How do I make sure my connection to Upstash Redis is working? +
Run the ping tool. This immediately verifies connectivity and ensures the service endpoint is responsive before your agent attempts any read or write operation.
Upstash Redis MCP Server — How do I use the `set` tool to give a key a specific Time-To-Live (TTL)? +
You specify the expiration time in seconds when calling set. This ensures the data automatically vanishes after its useful life. Use this when you need temporary cache entries that shouldn't persist forever.
Upstash Redis MCP Server — What pattern should I use with the `list_keys` tool to scan for specific types of data, like user IDs? +
Use a glob pattern that matches your naming convention, such as 'user:'. Remember, avoid broad patterns like '' on large databases; stick to narrow prefixes to keep scans fast.

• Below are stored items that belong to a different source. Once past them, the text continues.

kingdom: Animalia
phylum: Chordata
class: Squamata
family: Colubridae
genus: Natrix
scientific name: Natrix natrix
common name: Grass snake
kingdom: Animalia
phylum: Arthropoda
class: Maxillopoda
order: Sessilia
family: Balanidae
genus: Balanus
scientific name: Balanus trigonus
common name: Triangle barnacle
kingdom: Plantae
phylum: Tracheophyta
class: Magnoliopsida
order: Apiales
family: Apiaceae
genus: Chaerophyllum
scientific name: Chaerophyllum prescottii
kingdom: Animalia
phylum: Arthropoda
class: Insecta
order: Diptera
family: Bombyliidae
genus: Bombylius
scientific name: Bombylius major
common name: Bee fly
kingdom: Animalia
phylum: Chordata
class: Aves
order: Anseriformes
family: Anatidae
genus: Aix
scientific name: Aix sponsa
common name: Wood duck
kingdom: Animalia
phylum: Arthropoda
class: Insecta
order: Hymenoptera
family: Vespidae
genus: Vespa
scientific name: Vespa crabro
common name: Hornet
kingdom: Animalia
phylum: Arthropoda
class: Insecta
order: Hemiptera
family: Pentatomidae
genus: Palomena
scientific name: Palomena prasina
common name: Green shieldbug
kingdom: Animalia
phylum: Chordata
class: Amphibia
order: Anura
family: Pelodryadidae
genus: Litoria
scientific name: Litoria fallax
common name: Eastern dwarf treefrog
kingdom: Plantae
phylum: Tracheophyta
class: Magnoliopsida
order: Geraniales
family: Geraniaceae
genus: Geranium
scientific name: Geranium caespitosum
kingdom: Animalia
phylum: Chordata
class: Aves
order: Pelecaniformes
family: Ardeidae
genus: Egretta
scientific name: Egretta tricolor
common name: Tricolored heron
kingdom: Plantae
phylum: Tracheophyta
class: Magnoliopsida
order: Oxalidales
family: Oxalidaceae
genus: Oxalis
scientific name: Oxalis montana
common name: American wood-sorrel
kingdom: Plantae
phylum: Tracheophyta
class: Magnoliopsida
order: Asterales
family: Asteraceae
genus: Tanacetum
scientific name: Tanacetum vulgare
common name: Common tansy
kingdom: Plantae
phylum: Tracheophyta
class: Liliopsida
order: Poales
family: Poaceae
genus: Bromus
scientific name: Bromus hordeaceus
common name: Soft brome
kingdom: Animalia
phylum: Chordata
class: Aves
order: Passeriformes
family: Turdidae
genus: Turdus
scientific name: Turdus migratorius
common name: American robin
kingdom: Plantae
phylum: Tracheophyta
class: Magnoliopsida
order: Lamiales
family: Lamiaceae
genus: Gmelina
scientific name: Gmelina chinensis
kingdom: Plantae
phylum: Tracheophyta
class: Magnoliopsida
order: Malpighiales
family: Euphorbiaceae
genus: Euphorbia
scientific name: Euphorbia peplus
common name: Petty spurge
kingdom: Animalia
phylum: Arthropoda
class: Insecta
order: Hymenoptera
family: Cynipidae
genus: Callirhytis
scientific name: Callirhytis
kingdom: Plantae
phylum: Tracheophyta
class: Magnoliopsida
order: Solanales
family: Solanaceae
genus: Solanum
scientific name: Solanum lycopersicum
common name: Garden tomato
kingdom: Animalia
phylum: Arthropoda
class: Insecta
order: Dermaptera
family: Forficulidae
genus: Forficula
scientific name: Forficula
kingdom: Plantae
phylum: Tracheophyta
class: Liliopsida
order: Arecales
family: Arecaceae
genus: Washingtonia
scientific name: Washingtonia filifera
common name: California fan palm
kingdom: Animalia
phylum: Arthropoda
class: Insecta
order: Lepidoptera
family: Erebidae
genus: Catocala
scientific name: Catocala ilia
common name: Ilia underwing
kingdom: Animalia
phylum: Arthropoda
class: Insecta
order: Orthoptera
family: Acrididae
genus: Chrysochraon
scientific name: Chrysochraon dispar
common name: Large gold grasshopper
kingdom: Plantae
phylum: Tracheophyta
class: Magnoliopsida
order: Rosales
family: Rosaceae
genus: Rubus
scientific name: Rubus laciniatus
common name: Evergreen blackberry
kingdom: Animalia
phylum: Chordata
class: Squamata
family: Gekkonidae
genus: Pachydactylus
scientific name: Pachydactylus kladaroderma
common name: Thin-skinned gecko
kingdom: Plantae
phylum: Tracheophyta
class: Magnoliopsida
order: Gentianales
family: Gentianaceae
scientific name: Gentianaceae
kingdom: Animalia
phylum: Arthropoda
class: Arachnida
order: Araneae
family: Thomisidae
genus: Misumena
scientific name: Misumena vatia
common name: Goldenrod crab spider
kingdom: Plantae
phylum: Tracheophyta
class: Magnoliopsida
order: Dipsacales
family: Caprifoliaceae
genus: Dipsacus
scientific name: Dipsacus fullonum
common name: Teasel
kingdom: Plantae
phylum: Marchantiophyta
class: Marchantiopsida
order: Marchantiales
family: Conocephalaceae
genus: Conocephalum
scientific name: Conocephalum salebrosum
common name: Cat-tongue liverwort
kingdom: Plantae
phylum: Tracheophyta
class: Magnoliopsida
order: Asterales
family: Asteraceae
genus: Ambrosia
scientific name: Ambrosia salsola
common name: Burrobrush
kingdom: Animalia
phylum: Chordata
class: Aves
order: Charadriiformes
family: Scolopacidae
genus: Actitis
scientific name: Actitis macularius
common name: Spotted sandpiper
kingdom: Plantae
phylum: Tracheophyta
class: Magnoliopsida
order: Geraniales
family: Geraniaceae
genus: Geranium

Upstash Redis MCP Server — If I use the `get` tool for a key that doesn't exist, what response should I expect? +
The system returns null or an empty value. This is standard behavior and lets your agent know cleanly that the data was never stored or has already expired.
Upstash Redis MCP Server — Can I use the `increment` tool to track multiple related operational metrics? +
The increment tool operates on a single key at a time. You must call it separately for each unique metric counter you want to update, like 'login_count' or 'api_call_attempts'.
Where do I locate my Upstash REST URL and Token? +
Sign into your Upstash management console and load your specific Redis cluster. Scroll down visually on the main 'Details' page until you hit the 'REST API' section block. You will see both your 'UPSTASH_REDIS_REST_URL' and the alphanumeric 'UPSTASH_REDIS_REST_TOKEN' ready to be copied.
Can the agent interact with standard Redis connections (redis://)? +
No, this specific MCP connection module specifically utilizes Upstash's serverless HTTP/REST endpoints. It bypasses conventional persistent TCP Redis sockets to provide highly secure and connection-agnostic read/write integrations optimized for AI servers.
Are there limitations to wildcard patterns when doing list_keys? +
Yes, standard Redis operational caveats apply. Searching broadly via a '' (asterisk) scan across massively populated environments isn't recommended. Aim to request the AI narrow down patterns, like 'session:' instead of blank wildcards.